In this exercise, you’ll load the US_Employee_Policy.pdf, extract its content page by page, and combine it into a single string, preparing the text for a question-answering pipeline.

In [None]:
!pip install pypdf
from pypdf import PdfReader

# Extract text from the PDF
reader = PdfReader("AI Agents vs. Agentic AI.pdf")

# Extract text from all pages
document_text = ""
for page in reader.pages:
    document_text += page.extract_text()

print(document_text)

## Building a Q&A pipeline

You’ll build a question-answering pipeline using Hugging Face to retrieve specific answers from the document.

In [None]:
!pip install pypdf
from pypdf import PdfReader

# Extract text from the PDF
reader = PdfReader("AI Agents vs.

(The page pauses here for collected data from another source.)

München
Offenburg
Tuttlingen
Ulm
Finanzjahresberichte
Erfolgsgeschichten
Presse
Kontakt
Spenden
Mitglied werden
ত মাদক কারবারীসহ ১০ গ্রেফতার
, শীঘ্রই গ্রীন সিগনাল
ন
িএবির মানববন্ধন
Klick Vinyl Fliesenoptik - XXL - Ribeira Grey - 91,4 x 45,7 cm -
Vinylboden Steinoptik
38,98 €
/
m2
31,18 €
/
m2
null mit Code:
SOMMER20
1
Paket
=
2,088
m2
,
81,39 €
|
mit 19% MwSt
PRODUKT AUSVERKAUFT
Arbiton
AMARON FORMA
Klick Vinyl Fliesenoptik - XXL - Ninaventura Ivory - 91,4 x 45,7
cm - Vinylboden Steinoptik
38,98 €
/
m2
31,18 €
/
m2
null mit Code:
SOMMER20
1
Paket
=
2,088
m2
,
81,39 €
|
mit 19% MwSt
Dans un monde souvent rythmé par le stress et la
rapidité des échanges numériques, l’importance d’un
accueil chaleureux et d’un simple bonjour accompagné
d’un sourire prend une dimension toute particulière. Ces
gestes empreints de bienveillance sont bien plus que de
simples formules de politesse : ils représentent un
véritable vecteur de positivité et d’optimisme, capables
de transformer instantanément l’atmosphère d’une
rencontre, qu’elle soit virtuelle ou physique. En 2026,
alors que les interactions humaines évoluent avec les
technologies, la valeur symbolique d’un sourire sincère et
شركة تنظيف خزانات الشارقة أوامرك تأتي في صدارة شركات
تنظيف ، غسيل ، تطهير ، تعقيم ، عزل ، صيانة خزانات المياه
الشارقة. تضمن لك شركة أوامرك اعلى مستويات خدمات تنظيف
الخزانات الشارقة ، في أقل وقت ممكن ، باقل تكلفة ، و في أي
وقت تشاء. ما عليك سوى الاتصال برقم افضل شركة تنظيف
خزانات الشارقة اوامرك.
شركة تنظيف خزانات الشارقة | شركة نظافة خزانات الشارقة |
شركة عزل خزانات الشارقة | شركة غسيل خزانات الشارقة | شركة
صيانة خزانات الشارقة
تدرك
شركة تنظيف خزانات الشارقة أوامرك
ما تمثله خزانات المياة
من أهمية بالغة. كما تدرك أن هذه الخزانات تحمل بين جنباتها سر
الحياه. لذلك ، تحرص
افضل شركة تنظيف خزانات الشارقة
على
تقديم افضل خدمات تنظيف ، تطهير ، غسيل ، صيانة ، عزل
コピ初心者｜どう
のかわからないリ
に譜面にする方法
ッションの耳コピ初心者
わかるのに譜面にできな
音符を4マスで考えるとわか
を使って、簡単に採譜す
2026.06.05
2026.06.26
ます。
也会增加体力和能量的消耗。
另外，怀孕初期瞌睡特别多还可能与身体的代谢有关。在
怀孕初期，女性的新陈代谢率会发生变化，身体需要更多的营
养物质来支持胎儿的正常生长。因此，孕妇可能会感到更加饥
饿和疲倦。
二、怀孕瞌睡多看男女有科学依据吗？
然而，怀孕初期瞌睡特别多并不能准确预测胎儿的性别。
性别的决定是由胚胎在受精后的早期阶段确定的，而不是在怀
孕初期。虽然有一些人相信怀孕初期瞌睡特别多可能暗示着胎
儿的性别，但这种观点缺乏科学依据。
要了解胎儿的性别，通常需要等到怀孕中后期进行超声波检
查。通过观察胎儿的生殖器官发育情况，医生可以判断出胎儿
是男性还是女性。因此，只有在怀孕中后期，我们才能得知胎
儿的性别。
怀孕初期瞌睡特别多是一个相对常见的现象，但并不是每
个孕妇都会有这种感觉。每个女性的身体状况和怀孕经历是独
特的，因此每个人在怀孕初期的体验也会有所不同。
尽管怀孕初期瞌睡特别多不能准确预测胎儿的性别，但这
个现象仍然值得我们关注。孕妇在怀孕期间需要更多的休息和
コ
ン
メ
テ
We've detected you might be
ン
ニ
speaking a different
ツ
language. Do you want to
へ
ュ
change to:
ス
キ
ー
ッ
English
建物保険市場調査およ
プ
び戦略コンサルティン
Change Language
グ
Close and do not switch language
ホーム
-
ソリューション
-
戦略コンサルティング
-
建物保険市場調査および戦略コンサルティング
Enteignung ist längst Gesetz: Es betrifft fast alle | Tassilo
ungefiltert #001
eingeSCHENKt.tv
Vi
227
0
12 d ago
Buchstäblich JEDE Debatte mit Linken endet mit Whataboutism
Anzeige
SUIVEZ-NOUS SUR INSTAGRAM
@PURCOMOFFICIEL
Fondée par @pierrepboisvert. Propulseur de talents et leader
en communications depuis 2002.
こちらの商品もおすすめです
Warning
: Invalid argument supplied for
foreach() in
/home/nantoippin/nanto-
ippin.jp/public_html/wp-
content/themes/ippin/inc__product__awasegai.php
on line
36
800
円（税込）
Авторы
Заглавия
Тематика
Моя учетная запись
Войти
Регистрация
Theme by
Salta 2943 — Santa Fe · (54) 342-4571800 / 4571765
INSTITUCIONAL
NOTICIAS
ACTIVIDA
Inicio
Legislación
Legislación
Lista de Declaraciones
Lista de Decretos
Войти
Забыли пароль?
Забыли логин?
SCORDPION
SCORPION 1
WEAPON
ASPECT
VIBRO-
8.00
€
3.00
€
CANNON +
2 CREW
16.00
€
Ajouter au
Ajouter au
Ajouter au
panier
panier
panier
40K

Agentic AI.pdf")

# Extract text from all pages
document_text = ""
for page in reader.pages:
    document_text += page.extract_text()

# Load the question-answering pipeline
qa_pipeline = pipeline(task="question-answering", model="distilbert-base-cased-distilled-squad")

question = "What is Negative Sample Integration?"

# Get the answer from the QA pipeline
result = qa_pipeline(question=question, context=document_text)

# Print the answer
print(f"Answer: {result['answer']}")